Work instruction: Translate this sentence from the passage on the Mercedes protest into Spanish: "Mercedes withdrew its protest not long after, making the result of the race official and leaving Verstappen in second place with Hamilton third."

Start of Passage shown

Mercedes contacted the FIA following the race at Suzuka on October 9 to lodge a protest against Verstappen, believing his on-track defence from Lewis Hamilton in the closing laps to have breached the sporting regulations.

Verstappen finished less than a second clear at the checkered flag, meaning a time penalty would gain Hamilton a position and three extra points in his bid for the drivers’ championship.

The FIA stewards informed Mercedes that a decision could not be made at Suzuka as both Hamilton and Verstappen had already left the track, postponing a hearing to the United States Grand Prix weekend in Austin.

Mercedes withdrew its protest not long after, making the result of the race official and leaving Verstappen in second place with Hamilton third.

Ahead of this weekend’s race in Austin, Wolff explained what caused the mix-up over the protest, saying that Mercedes had to make a split decision before leaving Japan.

“It was a miscommunication,” Wolff said.

“When we left the circuit, I said that the Verstappen manoeuvre was a hard manoeuvre but probably what we want to see in Formula 1. He’s refreshing and I think that the drivers need to sort that out among themselves on track.

“And we decided not to step in and then it was an unfortunate coincidence that we took off, we left. The team had a minute to decide whether to protest or not and that’s what they did.

“Once we were able to communicate again, which was 30 minutes after take-off, we decided to withdraw the protest.”

End of Passage shown
Start of The data

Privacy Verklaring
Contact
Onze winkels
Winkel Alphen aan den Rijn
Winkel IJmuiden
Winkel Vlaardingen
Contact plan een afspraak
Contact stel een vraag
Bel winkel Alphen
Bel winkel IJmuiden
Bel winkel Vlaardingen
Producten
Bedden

End of The data

Written solution: Mercedes retiró su protesta poco después, lo que hizo oficial el resultado de la carrera y dejó a Verstappen en segundo lugar, con Hamilton tercero.